Eine Trennung verursacht bei Kindern oft eine starke Verunsicherung. Nicht nur, weil Vater und Mutter kein Paar mehr sind, sondern oft auch, weil ein Elternteil wegzieht. Das bedeutet, dass die Familie auseinander gerissen wird, und die Kinder in der Regel von nun an in zwei Wohnungen leben.

Je nach dem, wie sich die Eltern organisieren, ist letzteres nicht zwingend der Fall: So gibt es auch Wohnformen, bei denen die Eltern zwischen zwei Haushalten pendeln und die Kinder fix an einem Ort leben.

Bessere Entwicklung bei regelmässigem Kontakt

Verschiedene Studien zeigen auf, dass Kinder, die regelmässigen und häufigen Kontakt zu beiden Eltern haben, am wenigsten seelische Schäden davontragen. Gemäss Martin Widrig, Jurist an der Universität Freiburg, der mit der Familienrechtsprofessorin Hildegund Sündenhauf zum Thema alternierende Obhut geforscht hat, entwickeln sich Kinder im Wechselmodell häufig psychisch gesünder als Kinder in alleiniger Obhut eines Elternteils.

Im Wechselmodell betreuen die Eltern die Kinder in etwa zu gleichen Teilen in ihren nun getrennten Wohnungen – eben in alternierender Obhut. Es ist in der Schweiz allerdings weitaus weniger verbreitet als das Residenzmodell. Dabei haben die Kinder nur ein Zuhause bei einem Elternteil und besuchen den anderen regelmässig.

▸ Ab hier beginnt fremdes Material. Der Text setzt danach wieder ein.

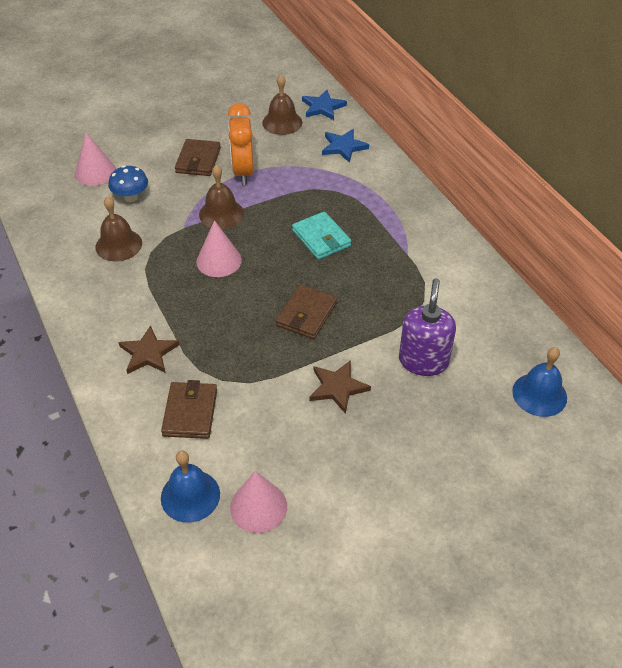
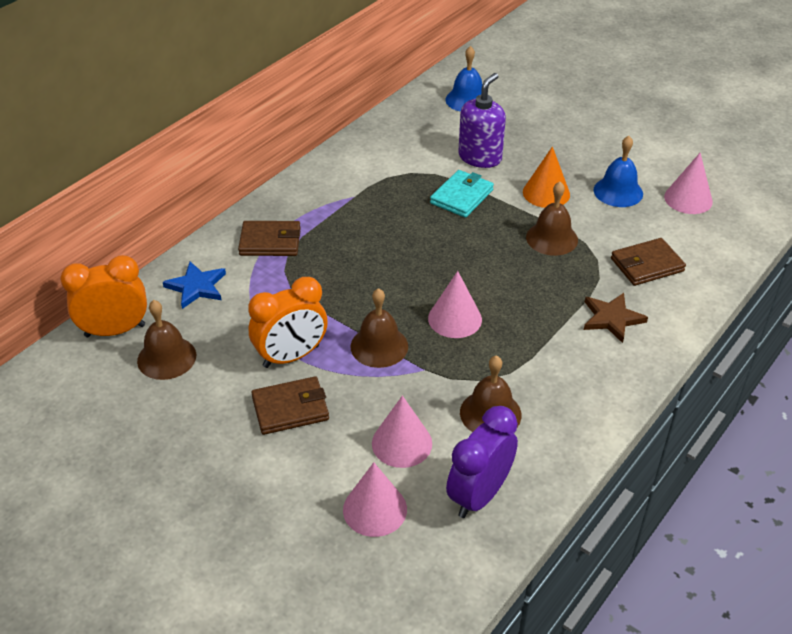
camera: 115 degrees left, 5 degrees down
blue mushroom [108,166,148,202] -> pink cone [372,395,432,468]
blue bell [161,451,220,523] -> blue bell moved to [593,136,643,207]
brown wallet [276,284,337,339] -> brown wallet moved to [238,221,301,256]
turquoise wallet [292,211,351,260] -> turquoise wallet moved to [430,170,494,218]
blue star [302,90,347,120] -> orange clock [60,255,147,337]
brown star [310,360,371,414] -> orange cone [523,146,570,208]
purple soap dispenser [399,278,456,376] -> purple soap dispenser turned 135 degrees clockwise [458,73,506,168]
none -> purple clock [446,406,518,518]
none -> brown bell [526,182,578,256]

Alle Bedürfnisse berücksichtigen

In der Schweiz ist das Zuhause von Kindern nach einer Trennung in der Regel bei der Mutter. Dies aufgrund der stark verbreiteten traditionellen Rollenzuteilung, wonach der Vater Vollzeit, und die Mutter in einem kleinen Pensum erwerbstätig ist. Schweden, Norwegen oder Frankreich sind da weiter: Dort ist die alternierende Obhut mit bis zu 30 oder mehr Prozent verbreiteter. Gemäss Widrig würden auch die Eltern sehr vom Wechselmodell profitieren. Väter seien zufriedener, und auch mehrheitlich die Mütter. Denn diese hätten mehr Zeit für berufliche oder andere Tätigkeiten und seien weniger überlastet. Das neue Unterhaltsgesetz, das in der Schweiz seit Anfang 2017 in Kraft ist, sieht vor, dass man die alternierende Obhut prüfen soll, sofern dies ein Elternteil oder das Kind verlangt. Jedoch besteht kein gesetzlicher Anspruch darauf.

Doch nicht nur das Residenz- oder Wechselmodell sind mögliche Wohnformen nach der Trennung, einige Eltern entscheiden sich auch für das sogenannte Nestmodell. Wichtig bei der Entscheidung für das eine oder das andere Modell ist, dass es an die Bedürfnisse aller Beteiligten angepasst wird, die je nach Lebensphase und Gemüt unterschiedlich sein können. Einigen Kindern ist wohl dabei, zwischen den Wohnungen der Eltern hin- und herzupendeln, anderen ist dies zu unruhig und sie wünschen sich einen fixen Wohnort.